- [INSTRUCTION 1] According to the blog post on Ruth, how long was Ruth married before her husband died?
- [INSTRUCTION 2] Pick up the blog post on Ruth after its last sentence and carry it on.
--- START QUOTED PASSAGE ---
Monday 2 April 2012

Matriarchs on a Monday - Ruth - Part 3

Today, I am taking a leaf out the book of my Preacher Husband.

No, I am not planning an alliterated sermon!

He would say, when studying through a book, that you cannot possibly deal with every little detail.  So, in like manner, I am jumping on through the book a little, to part way down chapter 2.

There are a lot of little golden nuggets, on the way to the verse that struck me.

We see Ruth's willingness to work.

We see the kindness and generosity of Boaz.

But, the words that struck me were these...


"under whose wings thou art come to trust."
Ruth 2:12

The Bible is SUCH a wonderful book, packed full of wonderful pictures that illustrate the character of God. 

This picture really struck a cord in my heart.  It conjures up such a beautiful picture - a picture of security, of safety, of refuge of comfort.

Th dictionary defintion of "trust", is this...


"Firm belief in the reliability, truth, ability, or strength of someone or something"



Obviously, in our lives, that is in GOD.

Ruth firmly believed that God was all truth - that he was reliable, able and strong.  And so, she packed up and went to Bethlehem with Naomi.

She didn't presume that she would have things work out the way they did...in fact, when you consider that she was married for 10 years before her husband died, she wasn't even young and typically "eligible".

She simply knew that God was the one, true God and she needed to put her trust in Him.
--- END QUOTED PASSAGE ---
--- START RECORD LIST ---
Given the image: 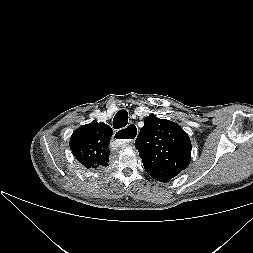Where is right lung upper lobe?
I'll return each instance as SVG.
<instances>
[{"label":"right lung upper lobe","mask_w":253,"mask_h":253,"mask_svg":"<svg viewBox=\"0 0 253 253\" xmlns=\"http://www.w3.org/2000/svg\"><path fill=\"white\" fill-rule=\"evenodd\" d=\"M112 134L110 126L93 121L74 131L70 139V148L84 167L100 170L108 166V144Z\"/></svg>","instance_id":"cb5924a9"}]
</instances>
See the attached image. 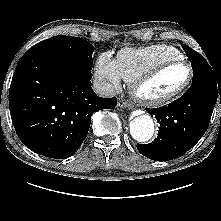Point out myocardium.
<instances>
[{
	"label": "myocardium",
	"mask_w": 221,
	"mask_h": 221,
	"mask_svg": "<svg viewBox=\"0 0 221 221\" xmlns=\"http://www.w3.org/2000/svg\"><path fill=\"white\" fill-rule=\"evenodd\" d=\"M176 65H184L188 68V71H189L187 80L181 87H179L178 89H176L175 91L169 94L159 96V97L148 96L144 92V88L148 84H150L152 81H154L162 72ZM193 77H194V70H193L192 65L188 61L184 59L168 60L155 66L153 69H151L150 71H148L147 73H145L144 75L136 79L133 82L132 87H131L132 95L138 102H140L141 104L145 106H148V107L165 106L173 102L174 100L179 98L181 95H183L184 92H186V90L192 84Z\"/></svg>",
	"instance_id": "f54148a6"
}]
</instances>
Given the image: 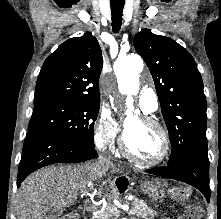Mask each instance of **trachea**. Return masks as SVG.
<instances>
[{
  "label": "trachea",
  "mask_w": 221,
  "mask_h": 219,
  "mask_svg": "<svg viewBox=\"0 0 221 219\" xmlns=\"http://www.w3.org/2000/svg\"><path fill=\"white\" fill-rule=\"evenodd\" d=\"M111 20L112 30L114 33H118L122 25V14L124 8V2H111Z\"/></svg>",
  "instance_id": "1"
}]
</instances>
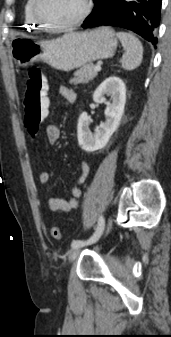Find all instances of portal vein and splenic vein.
I'll return each instance as SVG.
<instances>
[{
	"label": "portal vein and splenic vein",
	"instance_id": "1",
	"mask_svg": "<svg viewBox=\"0 0 171 337\" xmlns=\"http://www.w3.org/2000/svg\"><path fill=\"white\" fill-rule=\"evenodd\" d=\"M94 70L99 72V71H101V67L99 65H97V66L94 67Z\"/></svg>",
	"mask_w": 171,
	"mask_h": 337
}]
</instances>
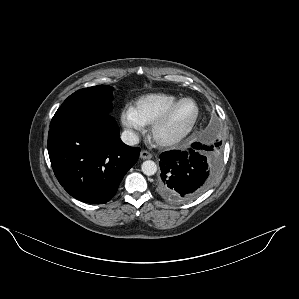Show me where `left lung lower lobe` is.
<instances>
[{"label": "left lung lower lobe", "instance_id": "0a47b994", "mask_svg": "<svg viewBox=\"0 0 299 299\" xmlns=\"http://www.w3.org/2000/svg\"><path fill=\"white\" fill-rule=\"evenodd\" d=\"M159 194L174 203L190 201L213 181L221 161L220 145L194 142L186 151L172 150L160 155Z\"/></svg>", "mask_w": 299, "mask_h": 299}]
</instances>
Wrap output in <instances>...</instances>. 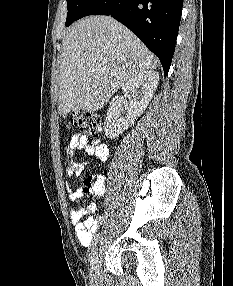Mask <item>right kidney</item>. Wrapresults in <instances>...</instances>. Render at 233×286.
Here are the masks:
<instances>
[{"label": "right kidney", "instance_id": "obj_1", "mask_svg": "<svg viewBox=\"0 0 233 286\" xmlns=\"http://www.w3.org/2000/svg\"><path fill=\"white\" fill-rule=\"evenodd\" d=\"M159 74L155 71L140 72L131 77L122 87L123 96H115L110 102L104 123L105 135L114 139L132 125L148 106L158 86ZM137 89H140L139 91ZM124 99H129L127 117H120Z\"/></svg>", "mask_w": 233, "mask_h": 286}]
</instances>
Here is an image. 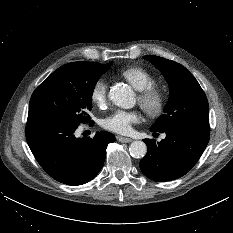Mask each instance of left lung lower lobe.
Returning a JSON list of instances; mask_svg holds the SVG:
<instances>
[{
	"instance_id": "obj_1",
	"label": "left lung lower lobe",
	"mask_w": 233,
	"mask_h": 233,
	"mask_svg": "<svg viewBox=\"0 0 233 233\" xmlns=\"http://www.w3.org/2000/svg\"><path fill=\"white\" fill-rule=\"evenodd\" d=\"M162 132L166 138L158 143L144 139L148 152L140 161L143 174L157 182L174 180L189 172L205 150L210 135L209 122L205 121L183 122Z\"/></svg>"
}]
</instances>
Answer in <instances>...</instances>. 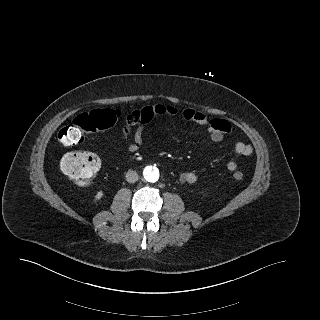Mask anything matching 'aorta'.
<instances>
[{
  "instance_id": "obj_1",
  "label": "aorta",
  "mask_w": 320,
  "mask_h": 320,
  "mask_svg": "<svg viewBox=\"0 0 320 320\" xmlns=\"http://www.w3.org/2000/svg\"><path fill=\"white\" fill-rule=\"evenodd\" d=\"M144 177L148 182H156L159 179V171L157 168H153L152 166H148L144 169Z\"/></svg>"
}]
</instances>
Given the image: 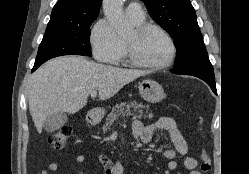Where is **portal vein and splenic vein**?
--- END RECORD LIST ---
- [TASK ANSWER 1] She was married for 10 years.

- [TASK ANSWER 2]
And, how was her trust evidenced?...by her actions.  She travelled away from her home land - she helped to support Naomi - she went out and found work in a foreign land, where she would have been considered an outsider, and potentially rejected by the maidens around her.

She didn't hide away in her home - she trusted God, and His perfect plan for her.

It all sounds so simple on the surface, but just today, my trust is being tested.

My baby has been flipping between travsverse, oblique, the odd moment in the correct presentation, and now I am fairly sure that the baby is breech. At nearly 39 weeks.

I am going to be honest, here.  I am finding it realllllllly hard to trust.  I am finding it incredibly difficult not to panic and worry...about potential dangers of going into labour with the baby in the wrong position, OR (my biggest "fear") of having to have another c-section.

It's so easy, humanly speaking, to see only the problems...only see the fears...and the struggles.  I *know* how hard recovery is, following a c-section, and it's not my idea of fun.... the issues beyond that just crowd my mind.

But Ruth...dear, precious Ruth.  She had so much peaceful trust, that others could see it evidenced in her life. She didn't just "talk the talk" - she "walked the walk".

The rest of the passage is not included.